Riley Lark just posted the first “Flunecy” episode; the last paragraph reminds me of game rules. He asks:
how do you decide where to draw the line? When do you say “this is fundamental and we need to understand it before we move on,” and when do you say, “you can sort of see how this works from this picture; now let’s move on?”
I wonder how parallel this is to learning to play a board game or a card game?
Usually somebody is there who knows the rules, and you hear the basic idea and a few tips, and everybody agrees that we’ll all start playing and learn as we go. When is that sufficient, and when do you actually have to read the rules?
I think that reading and internalizing rules is an interesting skill. Does that skill help with mathematics—or is it just something (like number theory, Riley might agree) that gives you formal underpinnings but is not really essential to becoming mathematically powerful? Don’t know.
I made some curriculum having to do with this. Like many math teachers, I like NIM games, but I’ve gotten tired of explaining the rules. So I made NIM problems where groups also have to learn the rules without prior explanation.
This is one of those cooperative-learning deals where each group gets 4–6 cards that they deal out; each member can look only at their own cards; they can share the information; the group has a problem to solve. You’re probably familiar with the format.

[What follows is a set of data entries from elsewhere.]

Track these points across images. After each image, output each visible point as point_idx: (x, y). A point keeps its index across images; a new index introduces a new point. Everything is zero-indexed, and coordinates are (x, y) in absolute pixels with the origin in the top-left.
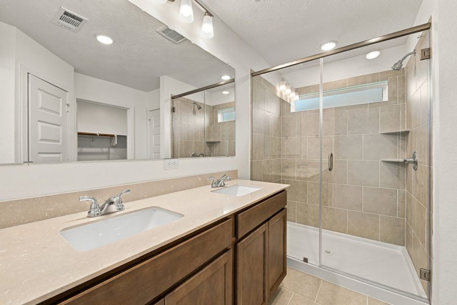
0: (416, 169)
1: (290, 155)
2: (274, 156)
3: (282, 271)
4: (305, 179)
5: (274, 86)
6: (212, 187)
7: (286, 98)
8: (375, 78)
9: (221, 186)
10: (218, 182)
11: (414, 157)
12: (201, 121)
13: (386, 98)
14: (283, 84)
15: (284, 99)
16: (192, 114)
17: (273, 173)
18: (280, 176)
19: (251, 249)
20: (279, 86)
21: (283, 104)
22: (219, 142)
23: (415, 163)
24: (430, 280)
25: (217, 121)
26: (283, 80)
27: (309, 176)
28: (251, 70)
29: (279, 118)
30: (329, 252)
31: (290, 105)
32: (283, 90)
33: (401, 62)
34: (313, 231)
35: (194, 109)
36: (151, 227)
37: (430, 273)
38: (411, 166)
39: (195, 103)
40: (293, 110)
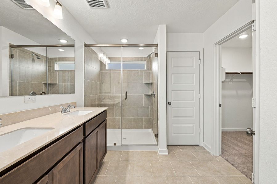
0: (154, 97)
1: (106, 93)
2: (96, 93)
3: (104, 152)
4: (114, 104)
5: (97, 54)
6: (61, 113)
7: (103, 61)
8: (142, 59)
9: (68, 112)
10: (65, 109)
11: (154, 93)
12: (39, 68)
13: (146, 69)
14: (102, 53)
15: (102, 61)
16: (32, 61)
17: (97, 103)
18: (100, 104)
19: (91, 141)
20: (100, 54)
21: (102, 64)
22: (56, 84)
23: (154, 95)
24: (158, 137)
25: (54, 69)
26: (102, 51)
27: (116, 103)
28: (84, 42)
29: (100, 72)
30: (125, 139)
31: (105, 65)
32: (102, 57)
33: (150, 55)
34: (118, 131)
35: (33, 58)
36: (22, 142)
37: (158, 135)
38: (153, 96)
39: (34, 54)
40: (107, 68)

In this case, the problem is to learn to play the game and figure out how to win. The image at right links to a pdf. Print it out, cut it up, and pass out the cards. Seems to work pretty well.
This is from United We Solve; I learned this NIM variant in Winning Ways.
A Best-Case Scenario 
I so much enjoy figuring out rules that it’s hard for me to separate that skill from the skill (and joy) of learning mathematics. I’m glad you wrote about this – I have a lot of theories about how to teach board and card games quickly, and have never really connected those with my classroom for some reason. Thanks!